Claimant also offered a statement from Dr. V which is as follows:
“to whom it may concern: This is to advise that I examined Frank Combs on May 2nd and 12th, 1958, and found him suffering from a possible back strain, lumbar region.”
This offer was objected to, and the trial judge sustained the objection.
The sole issue presented by petitioners is that there is no competent evidence to support the finding that the disability is due to an accidental injury.
Claimant argues that the statement of Dr. V was accepted and commented on and should therefore be considered. We find it unnecessary to determine this issue. There is nothing either in the report of Dr. B or Dr. V to indicate that it is their opinion that the accidental injury of November 8, 1957, or any other accidental injury arising out of and in the course of the employment caused the disability.
In De Shazer v. Nail, 207 Okl. 446, 250 P.2d 456, 457, it is stated:
“Where in a proceeding before the State Industrial Commission, the disability alleged to exist is of such character as to require skilled and professional men to determine the cause and extent thereof, the question is one of science and must necessarily be proved by the testimony of skilled professional persons.
“When medical expert testimony is essential to establish that the disability is a result of an accidental injury, an award of the State Industrial Commission which is not supported by competent medical testimony sufficient to establish as a fact that the disability resulted from an accidental injury will be vacated.”

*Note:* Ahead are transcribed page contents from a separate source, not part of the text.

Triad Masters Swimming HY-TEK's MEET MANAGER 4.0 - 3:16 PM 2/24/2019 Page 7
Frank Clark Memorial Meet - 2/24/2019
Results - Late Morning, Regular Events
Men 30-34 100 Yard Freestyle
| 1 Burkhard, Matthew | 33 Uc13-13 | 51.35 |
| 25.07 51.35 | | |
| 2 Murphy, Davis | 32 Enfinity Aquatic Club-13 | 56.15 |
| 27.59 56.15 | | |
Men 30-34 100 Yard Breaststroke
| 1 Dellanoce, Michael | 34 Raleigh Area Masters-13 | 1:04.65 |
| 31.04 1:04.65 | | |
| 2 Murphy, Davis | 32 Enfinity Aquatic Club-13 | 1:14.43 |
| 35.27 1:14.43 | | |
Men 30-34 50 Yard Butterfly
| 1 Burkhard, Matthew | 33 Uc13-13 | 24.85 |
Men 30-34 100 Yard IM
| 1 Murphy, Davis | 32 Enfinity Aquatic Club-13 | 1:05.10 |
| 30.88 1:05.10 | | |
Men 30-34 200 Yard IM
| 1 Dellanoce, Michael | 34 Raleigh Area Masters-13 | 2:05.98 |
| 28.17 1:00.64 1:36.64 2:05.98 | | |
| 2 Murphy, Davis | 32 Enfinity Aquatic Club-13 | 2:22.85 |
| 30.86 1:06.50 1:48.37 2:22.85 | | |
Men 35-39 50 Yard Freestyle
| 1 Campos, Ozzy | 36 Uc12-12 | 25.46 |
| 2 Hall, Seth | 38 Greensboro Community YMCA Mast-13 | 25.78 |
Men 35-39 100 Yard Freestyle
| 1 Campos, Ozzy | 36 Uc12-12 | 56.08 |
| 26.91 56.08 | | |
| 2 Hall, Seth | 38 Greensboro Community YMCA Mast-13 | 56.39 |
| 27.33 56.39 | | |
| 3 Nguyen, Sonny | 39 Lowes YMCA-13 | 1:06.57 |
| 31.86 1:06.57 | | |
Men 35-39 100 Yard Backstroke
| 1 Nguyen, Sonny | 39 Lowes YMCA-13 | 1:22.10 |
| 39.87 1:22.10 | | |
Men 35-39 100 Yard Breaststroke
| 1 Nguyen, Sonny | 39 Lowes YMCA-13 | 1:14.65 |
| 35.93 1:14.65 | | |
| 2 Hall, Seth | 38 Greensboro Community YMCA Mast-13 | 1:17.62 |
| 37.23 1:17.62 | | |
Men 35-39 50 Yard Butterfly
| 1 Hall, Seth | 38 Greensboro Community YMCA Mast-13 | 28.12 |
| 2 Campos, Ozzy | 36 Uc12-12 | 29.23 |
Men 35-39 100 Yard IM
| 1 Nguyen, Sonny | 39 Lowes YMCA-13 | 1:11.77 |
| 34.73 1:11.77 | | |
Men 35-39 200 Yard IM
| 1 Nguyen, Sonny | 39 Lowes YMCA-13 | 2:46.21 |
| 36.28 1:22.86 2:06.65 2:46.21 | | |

See also Western Good Roads Service Co. v. Coombes, 185 Okl. 599, 95 P.2d 633.
Claimant cites M. B. K. Drilling Co. v. Malaski, 197 Okl. 318, 170 P.2d 245; Pittsburgh Plate Glass Co. v. Wade, 197 Okl. 681, 174 P.2d 378; Dierks Lumber & Coal Co. v. Lake, 200 Okl. 115, 190 P.2d 1006; and Aggas Drilling Co. v. Williams, 200 Okl. 277, 192 P.2d 995. In each of these cases a medical expert witness gave a history of the case and stated that the disability was due to an accidental injury. In Pittsburgh Plate Glass Co. v. Wade, supra, the medical expert witness gave a detailed history of the case and stated specifically that the claimant had a 50 percent permanent disability due to the accidental injury. Neither doctor for the claimant herein gave any history of the case or indicated the cause of the disability. There is no competent evidence reasonably tending to support the finding of the State Industrial Commission that the disability is due to an accidental injury. However, as suggested in De Shazer v. Nail, supra, we are of the opinion that claimant should have an opportunity to offer further testimony on this question.

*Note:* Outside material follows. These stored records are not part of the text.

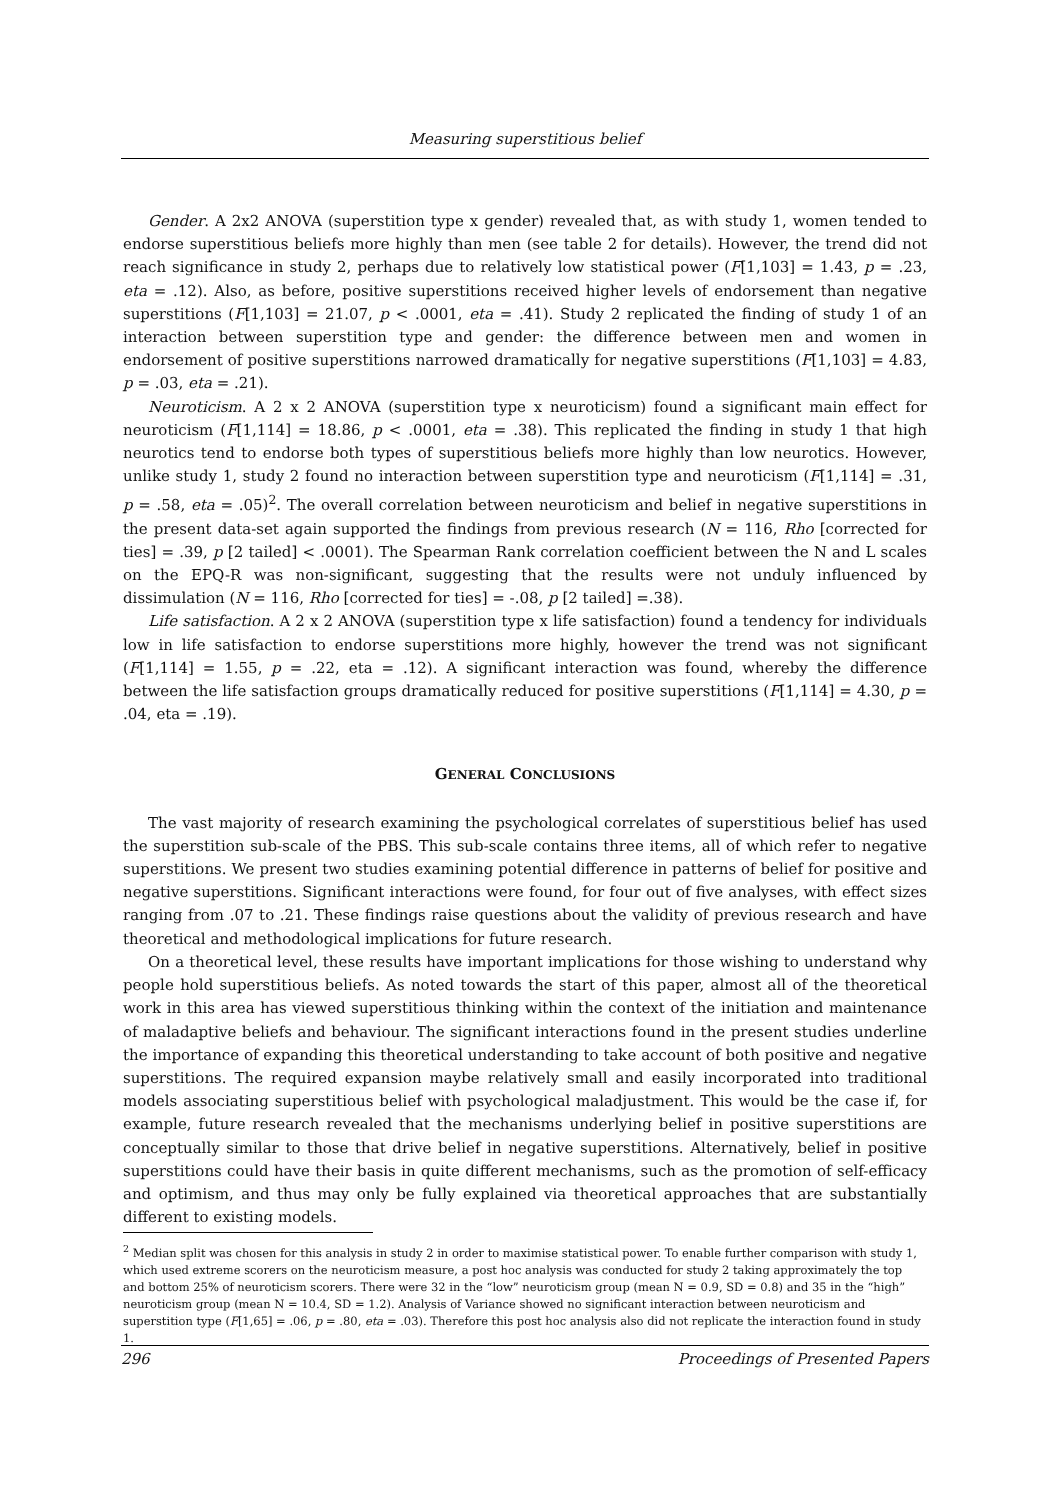Measuring superstitious belief
Gender. A 2x2 ANOVA (superstition type x gender) revealed that, as with study 1, women tended to endorse superstitious beliefs more highly than men (see table 2 for details). However, the trend did not reach significance in study 2, perhaps due to relatively low statistical power (F[1,103] = 1.43, p = .23, eta = .12). Also, as before, positive superstitions received higher levels of endorsement than negative superstitions (F[1,103] = 21.07, p < .0001, eta = .41). Study 2 replicated the finding of study 1 of an interaction between superstition type and gender: the difference between men and women in endorsement of positive superstitions narrowed dramatically for negative superstitions (F[1,103] = 4.83, p = .03, eta = .21).
Neuroticism. A 2 x 2 ANOVA (superstition type x neuroticism) found a significant main effect for neuroticism (F[1,114] = 18.86, p < .0001, eta = .38). This replicated the finding in study 1 that high neurotics tend to endorse both types of superstitious beliefs more highly than low neurotics. However, unlike study 1, study 2 found no interaction between superstition type and neuroticism (F[1,114] = .31, p = .58, eta = .05)<sup>2</sup>. The overall correlation between neuroticism and belief in negative superstitions in the present data-set again supported the findings from previous research (N = 116, Rho [corrected for ties] = .39, p [2 tailed] < .0001). The Spearman Rank correlation coefficient between the N and L scales on the EPQ-R was non-significant, suggesting that the results were not unduly influenced by dissimulation (N = 116, Rho [corrected for ties] = -.08, p [2 tailed] =.38).
Life satisfaction. A 2 x 2 ANOVA (superstition type x life satisfaction) found a tendency for individuals low in life satisfaction to endorse superstitions more highly, however the trend was not significant (F[1,114] = 1.55, p = .22, eta = .12). A significant interaction was found, whereby the difference between the life satisfaction groups dramatically reduced for positive superstitions (F[1,114] = 4.30, p = .04, eta = .19).
GENERAL CONCLUSIONS
The vast majority of research examining the psychological correlates of superstitious belief has used the superstition sub-scale of the PBS. This sub-scale contains three items, all of which refer to negative superstitions. We present two studies examining potential difference in patterns of belief for positive and negative superstitions. Significant interactions were found, for four out of five analyses, with effect sizes ranging from .07 to .21. These findings raise questions about the validity of previous research and have theoretical and methodological implications for future research.
On a theoretical level, these results have important implications for those wishing to understand why people hold superstitious beliefs. As noted towards the start of this paper, almost all of the theoretical work in this area has viewed superstitious thinking within the context of the initiation and maintenance of maladaptive beliefs and behaviour. The significant interactions found in the present studies underline the importance of expanding this theoretical understanding to take account of both positive and negative superstitions. The required expansion maybe relatively small and easily incorporated into traditional models associating superstitious belief with psychological maladjustment. This would be the case if, for example, future research revealed that the mechanisms underlying belief in positive superstitions are conceptually similar to those that drive belief in negative superstitions. Alternatively, belief in positive superstitions could have their basis in quite different mechanisms, such as the promotion of self-efficacy and optimism, and thus may only be fully explained via theoretical approaches that are substantially different to existing models.
<sup>2</sup> Median split was chosen for this analysis in study 2 in order to maximise statistical power. To enable further comparison with study 1, which used extreme scorers on the neuroticism measure, a post hoc analysis was conducted for study 2 taking approximately the top and bottom 25% of neuroticism scorers. There were 32 in the “low” neuroticism group (mean N = 0.9, SD = 0.8) and 35 in the “high” neuroticism group (mean N = 10.4, SD = 1.2). Analysis of Variance showed no significant interaction between neuroticism and superstition type (F[1,65] = .06, p = .80, eta = .03). Therefore this post hoc analysis also did not replicate the interaction found in study 1.
296 Proceedings of Presented Papers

There is another matter presented which we presume will be corrected on further proceedings. The award commences May 28, 1958, and it appears that claimant was being paid by the employer and was working at this time as he testified that he quit work June 25, 1958. The claimant cannot draw compensation for temporary total disability during the time he is employed and being paid. Therefore, the State Industrial Commission should fix
The award is vacated and the cause remanded to the State Industrial Commission for further proceedings in accordance with the views herein expressed.